**Exercise:** Which kinds of animals appear in the B&B email below?

**Source passage:**
Angela Cook <xubrnt@mac.com> June 13, 2013 12:33pm To: rich@houseind.com *B&B Tails

This makes me sad. It actually hurts me to look at it.

When I was watching a B&B in the middle of scenic nowhere, which is much of Maine, I would roller blade in the afternoon on a twisty treelined and hilly paved route. People will speed on this road occasionally which I particularly notice if I am rollerblading on the road with a narrow if any shoulder. I settle into the dictated pace of the terrain and don't try to raise the bar, as that is not the type of vehicle I have. (I have a very unassuming vehicle that I can use its lack of apparent ballast in favor of unanticipated problem solving agility). In watching what is in front me and to the side, I see the fox crossing the road, that nabbed a chicken from the B&B at high noon, on the front patio while I was present. All nature conspired to sound the alarm at that time, as the crows in the trees about 50 meters away started cawing and flying high in disturbing circles in the air to describe the cacophony in detail, while the clutch of chickens squawked madly. I turned and just caught the fluffy tail of the hubris fox bounding off, not believing in its presumably light and frolicking departure that it had a chicken in its maw, On My Watch! 

I ran after the fox, over the first knoll which revealed a 180 panorama, and the fox was gone from view. I scanned right and left, and went back to count the chickens and one was missing. So I went back to the knoll to survey the land and to think like a fox. To the left is a tree lined shadow, and I followed it the arc, and there I found the de-feathered evidence of the chicken. I gathered some of the feathers as they are beautiful, some smooth and some fluffy, noting some were wet with saliva which I didn't take, and thought about if I only got there a little sooner. I'm a little upset I have been outsmarted by a fox that came to the house I was overseeing in daylight, and to the front porch for that matter! I send an email to the owners, who are gracious.

The B&B is expecting a guest, and I need to address the rogue chicken that will not go into the pen at night, but is perched in the flower box outside the arriving guest's room. I am told if I grab the chicken by the legs and quickly turn it over, it will suspend limply for me. I stalk the rogue chicken from outside the perimeter of bushes and flowers in front of the window. It ruffles and clucks concertedly, apprehending that I am there. Previously, before the rogue chicken took to the flower box, I tried to coax it back into the pen by visibly throwing corn kernels into the pen thru the open door. The chicken just scratched where it was, bending its head over as its feather butt tips high into the air. Like the motion of a see-saw, these to actions move together. I throw more food in the pen, and the chicken scratches where it is, and still sees no food, but it doesn't seem to mind, much to my frustration as it won't let me corral it either. I approach the chicken in the flower box, surveying what I know about its wings, beak, and feet, grab it swiftly by the ankles and flip it, and am happy to see it is dangling easily like a prize in hand, and put it back in the pen.

**Input data:**
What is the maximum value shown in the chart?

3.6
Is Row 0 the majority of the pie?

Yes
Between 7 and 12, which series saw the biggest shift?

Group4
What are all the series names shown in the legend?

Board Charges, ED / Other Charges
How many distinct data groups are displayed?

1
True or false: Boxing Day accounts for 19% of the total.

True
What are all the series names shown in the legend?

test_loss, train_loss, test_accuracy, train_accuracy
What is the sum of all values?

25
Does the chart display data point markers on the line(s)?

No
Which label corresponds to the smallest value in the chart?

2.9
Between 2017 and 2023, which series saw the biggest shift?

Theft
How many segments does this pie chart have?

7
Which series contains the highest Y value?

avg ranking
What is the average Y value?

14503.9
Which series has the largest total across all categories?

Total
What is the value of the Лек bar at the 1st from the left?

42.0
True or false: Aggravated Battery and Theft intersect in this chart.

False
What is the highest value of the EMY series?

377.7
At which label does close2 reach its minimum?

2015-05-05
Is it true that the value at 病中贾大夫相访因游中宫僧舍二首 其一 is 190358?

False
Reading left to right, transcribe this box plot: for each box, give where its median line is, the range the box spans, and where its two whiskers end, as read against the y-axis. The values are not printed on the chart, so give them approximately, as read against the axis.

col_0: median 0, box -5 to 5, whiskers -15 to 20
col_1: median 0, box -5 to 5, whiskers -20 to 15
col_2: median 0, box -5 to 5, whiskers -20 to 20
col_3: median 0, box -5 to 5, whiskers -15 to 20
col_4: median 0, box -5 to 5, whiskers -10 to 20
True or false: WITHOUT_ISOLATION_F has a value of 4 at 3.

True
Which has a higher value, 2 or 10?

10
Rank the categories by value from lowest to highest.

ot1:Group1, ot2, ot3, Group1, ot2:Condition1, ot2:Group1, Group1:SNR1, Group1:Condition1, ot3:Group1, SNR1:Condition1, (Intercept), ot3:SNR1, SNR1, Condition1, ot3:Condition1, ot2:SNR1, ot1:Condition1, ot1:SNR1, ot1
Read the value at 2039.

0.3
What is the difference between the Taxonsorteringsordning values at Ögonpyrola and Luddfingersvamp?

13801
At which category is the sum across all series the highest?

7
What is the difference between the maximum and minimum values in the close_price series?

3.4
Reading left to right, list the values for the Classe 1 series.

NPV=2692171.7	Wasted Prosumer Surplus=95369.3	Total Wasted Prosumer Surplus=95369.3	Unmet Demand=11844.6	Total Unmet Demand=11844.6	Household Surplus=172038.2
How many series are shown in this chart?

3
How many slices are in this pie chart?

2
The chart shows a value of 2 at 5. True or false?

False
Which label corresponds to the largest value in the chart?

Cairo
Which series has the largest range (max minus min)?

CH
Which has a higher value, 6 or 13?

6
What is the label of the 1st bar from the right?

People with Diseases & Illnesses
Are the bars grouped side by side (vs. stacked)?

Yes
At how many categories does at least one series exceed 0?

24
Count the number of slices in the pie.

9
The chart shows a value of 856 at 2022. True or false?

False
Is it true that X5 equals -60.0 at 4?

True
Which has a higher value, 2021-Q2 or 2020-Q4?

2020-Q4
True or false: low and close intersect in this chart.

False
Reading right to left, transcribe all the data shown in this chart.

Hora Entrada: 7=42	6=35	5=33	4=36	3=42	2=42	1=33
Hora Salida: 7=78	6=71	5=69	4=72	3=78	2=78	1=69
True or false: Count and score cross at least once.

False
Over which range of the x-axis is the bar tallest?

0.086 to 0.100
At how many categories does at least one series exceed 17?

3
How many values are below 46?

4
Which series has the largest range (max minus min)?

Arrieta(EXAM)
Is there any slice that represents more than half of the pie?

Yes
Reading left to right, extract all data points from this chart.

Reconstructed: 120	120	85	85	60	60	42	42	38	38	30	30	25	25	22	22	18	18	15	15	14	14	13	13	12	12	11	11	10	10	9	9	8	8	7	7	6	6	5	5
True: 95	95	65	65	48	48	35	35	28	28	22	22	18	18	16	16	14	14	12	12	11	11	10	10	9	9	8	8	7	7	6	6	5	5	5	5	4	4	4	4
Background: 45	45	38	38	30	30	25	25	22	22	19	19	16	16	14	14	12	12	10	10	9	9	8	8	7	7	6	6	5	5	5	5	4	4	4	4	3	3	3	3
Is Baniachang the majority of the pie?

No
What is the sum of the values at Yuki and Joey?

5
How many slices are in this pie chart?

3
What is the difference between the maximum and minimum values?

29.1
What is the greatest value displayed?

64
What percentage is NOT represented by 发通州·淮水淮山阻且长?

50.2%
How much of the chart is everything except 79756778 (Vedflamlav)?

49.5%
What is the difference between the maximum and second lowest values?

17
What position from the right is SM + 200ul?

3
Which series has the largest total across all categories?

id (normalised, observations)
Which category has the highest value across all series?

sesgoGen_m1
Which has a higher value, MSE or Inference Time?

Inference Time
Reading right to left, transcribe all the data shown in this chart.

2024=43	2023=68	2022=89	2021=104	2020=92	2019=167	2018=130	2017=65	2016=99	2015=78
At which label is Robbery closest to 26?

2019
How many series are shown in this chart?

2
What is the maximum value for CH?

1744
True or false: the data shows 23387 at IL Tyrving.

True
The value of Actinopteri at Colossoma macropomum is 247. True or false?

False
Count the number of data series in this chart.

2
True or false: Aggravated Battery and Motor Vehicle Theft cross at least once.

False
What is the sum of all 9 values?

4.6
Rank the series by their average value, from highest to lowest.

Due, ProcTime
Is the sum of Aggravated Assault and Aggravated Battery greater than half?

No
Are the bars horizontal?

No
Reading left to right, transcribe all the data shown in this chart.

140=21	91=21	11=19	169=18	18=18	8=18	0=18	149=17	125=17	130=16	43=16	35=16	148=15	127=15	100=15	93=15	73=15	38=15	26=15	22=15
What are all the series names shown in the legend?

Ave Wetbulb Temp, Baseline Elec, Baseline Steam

**Exercise result:** Fox, chickens, and crows.